All that should come back is the lines of the data below from the one containing "14.2 Floating-Point Qualifiers" to the one containing "to inline |", inclusive, exactly as they stand.

»»

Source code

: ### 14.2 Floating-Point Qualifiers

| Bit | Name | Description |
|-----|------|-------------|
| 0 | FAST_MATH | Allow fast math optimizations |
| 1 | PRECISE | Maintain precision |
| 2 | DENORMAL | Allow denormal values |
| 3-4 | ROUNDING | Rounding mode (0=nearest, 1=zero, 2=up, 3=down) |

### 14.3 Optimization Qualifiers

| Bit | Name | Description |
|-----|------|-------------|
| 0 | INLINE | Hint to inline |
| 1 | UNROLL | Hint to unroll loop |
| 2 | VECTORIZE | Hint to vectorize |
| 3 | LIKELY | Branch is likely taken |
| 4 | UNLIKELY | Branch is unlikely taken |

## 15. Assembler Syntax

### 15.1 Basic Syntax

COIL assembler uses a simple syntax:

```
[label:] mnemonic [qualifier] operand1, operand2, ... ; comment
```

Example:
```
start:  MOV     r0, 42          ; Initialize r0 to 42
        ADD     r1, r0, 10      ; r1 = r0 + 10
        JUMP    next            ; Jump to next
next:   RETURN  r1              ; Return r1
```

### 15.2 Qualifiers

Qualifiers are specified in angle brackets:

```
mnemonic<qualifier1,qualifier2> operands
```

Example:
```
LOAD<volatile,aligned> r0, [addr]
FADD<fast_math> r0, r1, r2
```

««

### SOLUTION BELOW
: ### 14.2 Floating-Point Qualifiers

| Bit | Name | Description |
|-----|------|-------------|
| 0 | FAST_MATH | Allow fast math optimizations |
| 1 | PRECISE | Maintain precision |
| 2 | DENORMAL | Allow denormal values |
| 3-4 | ROUNDING | Rounding mode (0=nearest, 1=zero, 2=up, 3=down) |

### 14.3 Optimization Qualifiers

| Bit | Name | Description |
|-----|------|-------------|
| 0 | INLINE | Hint to inline |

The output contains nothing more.